Asst Prof Sahana Ghosh awarded Association for Feminist Anthropology’s Michelle Rosaldo Book Prize
March 11, 2026
Congratulations to NUS Sociology and Anthropology’s Assistant Professor Sahana Ghosh for winning the AFA’s (Association for Feminist Anthropology) Michelle Rosaldo Prize for Best First Book! The awards ceremony was held on 22 November 2025 at the AAA’s (American Anthropology Association) business meeting in New Orleans, Louisiana.
Asst Prof Ghosh received the award for her 2023 book, A Thousand Tiny Cuts: Mobility and Security Across the India-Bangladesh Borderlands (University of California Press, 2023), which chronicles the slow transformation of a connected region into national borderlands and shows the foundational place of gender and sexuality in the meaning and management of threat and security in relation to mobility. It recasts a singular focus on border fences and migrants as border-crossers and shows, instead, that postcolonial bordering materialises through multiple forms of violence and devaluation in agrarian, borderland lives. Informed by two and a half years of fieldwork in the borderlands of northern Bangladesh and eastern India, A Thousand Tiny Cuts had previously received the AAA’s Association of Political and Legal Anthropology (APLA) Book Prize in Critical Ethnography 2024, Honorable Mention and the Sardar Patel Dissertation Award for best thesis on South Asia in any discipline at any North American University.
The Michelle Z. Rosaldo Prize for Best First Book was established by the Association for Feminist Anthropology in 2015. It is named for Michelle Zimbalist Rosaldo (1944-1981), a social, linguistic, and psychological anthropologist known for her studies of the Ilongot people in the Philippines and for her pioneering role in women’s studies and anthropology of gender. The prize is awarded annually to a first book that embodies the theoretical rigor, ethnographic richness and advancement of feminist scholarship marked by Rosaldo’s career.

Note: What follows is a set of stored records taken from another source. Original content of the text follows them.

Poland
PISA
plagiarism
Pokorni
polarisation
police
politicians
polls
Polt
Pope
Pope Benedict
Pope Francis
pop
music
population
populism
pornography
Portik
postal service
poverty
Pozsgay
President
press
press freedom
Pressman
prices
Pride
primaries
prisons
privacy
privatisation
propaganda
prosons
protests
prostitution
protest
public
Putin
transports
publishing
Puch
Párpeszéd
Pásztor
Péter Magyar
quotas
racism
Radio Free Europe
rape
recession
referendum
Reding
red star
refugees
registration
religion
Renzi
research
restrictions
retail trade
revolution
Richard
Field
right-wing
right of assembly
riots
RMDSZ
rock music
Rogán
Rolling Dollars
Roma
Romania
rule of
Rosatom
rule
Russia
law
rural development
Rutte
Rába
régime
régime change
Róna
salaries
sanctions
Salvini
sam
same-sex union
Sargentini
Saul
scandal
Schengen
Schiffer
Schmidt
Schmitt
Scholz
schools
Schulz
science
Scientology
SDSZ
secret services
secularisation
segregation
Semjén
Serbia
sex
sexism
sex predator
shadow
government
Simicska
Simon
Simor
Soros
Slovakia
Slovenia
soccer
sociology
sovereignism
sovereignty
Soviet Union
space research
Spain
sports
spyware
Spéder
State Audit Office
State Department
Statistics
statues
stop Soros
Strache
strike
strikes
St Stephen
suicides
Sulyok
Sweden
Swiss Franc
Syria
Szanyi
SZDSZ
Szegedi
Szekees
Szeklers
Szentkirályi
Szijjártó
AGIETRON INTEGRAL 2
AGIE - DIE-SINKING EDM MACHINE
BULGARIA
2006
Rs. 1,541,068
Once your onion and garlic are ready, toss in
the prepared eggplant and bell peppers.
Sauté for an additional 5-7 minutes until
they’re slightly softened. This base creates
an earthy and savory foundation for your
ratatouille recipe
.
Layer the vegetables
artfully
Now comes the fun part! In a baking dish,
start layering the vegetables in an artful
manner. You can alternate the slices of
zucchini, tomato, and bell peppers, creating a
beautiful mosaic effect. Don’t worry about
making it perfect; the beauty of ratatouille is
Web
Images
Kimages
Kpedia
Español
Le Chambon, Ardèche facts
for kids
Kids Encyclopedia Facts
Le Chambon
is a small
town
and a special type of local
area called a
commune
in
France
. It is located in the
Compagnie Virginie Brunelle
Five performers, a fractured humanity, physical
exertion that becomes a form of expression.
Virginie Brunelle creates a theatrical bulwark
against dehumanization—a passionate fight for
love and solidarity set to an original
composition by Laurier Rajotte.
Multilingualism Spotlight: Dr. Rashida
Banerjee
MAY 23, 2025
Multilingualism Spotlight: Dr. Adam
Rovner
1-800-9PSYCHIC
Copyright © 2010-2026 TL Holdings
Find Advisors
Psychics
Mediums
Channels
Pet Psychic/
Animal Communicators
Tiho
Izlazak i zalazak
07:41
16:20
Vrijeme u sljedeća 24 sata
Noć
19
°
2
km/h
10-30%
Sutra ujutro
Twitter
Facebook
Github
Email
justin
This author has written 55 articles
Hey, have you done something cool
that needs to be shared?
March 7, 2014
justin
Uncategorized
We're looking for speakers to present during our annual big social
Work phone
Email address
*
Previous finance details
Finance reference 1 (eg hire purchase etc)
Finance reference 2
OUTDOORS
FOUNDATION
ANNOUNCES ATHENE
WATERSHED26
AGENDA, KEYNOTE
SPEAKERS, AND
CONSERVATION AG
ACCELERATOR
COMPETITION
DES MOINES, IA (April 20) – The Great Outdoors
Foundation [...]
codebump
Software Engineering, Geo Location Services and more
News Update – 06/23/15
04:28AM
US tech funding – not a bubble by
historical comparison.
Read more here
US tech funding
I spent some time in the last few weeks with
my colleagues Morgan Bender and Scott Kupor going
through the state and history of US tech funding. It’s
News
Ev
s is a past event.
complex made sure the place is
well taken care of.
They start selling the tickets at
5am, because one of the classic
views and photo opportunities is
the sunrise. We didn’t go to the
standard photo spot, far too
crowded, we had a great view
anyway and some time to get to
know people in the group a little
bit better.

Asst Prof Ghosh employs ethnography and feminist approaches to research borders and borderlands, the mobility of people and goods, citizenship, refuge and neighborliness, the national security state, agrarian change, spatial history, transnational kinship, and the political economy of gendered labour, and other concerns. She is currently preparing her second book, which explores the gendered labours of soldiering in postcolonial India. Based on ethnographic and historical research, the book investigates what makes soldiering – as a form of mobile work – both promising and perilous for individuals, families, and state institutions, and how they in turn make it meaningful and valuable.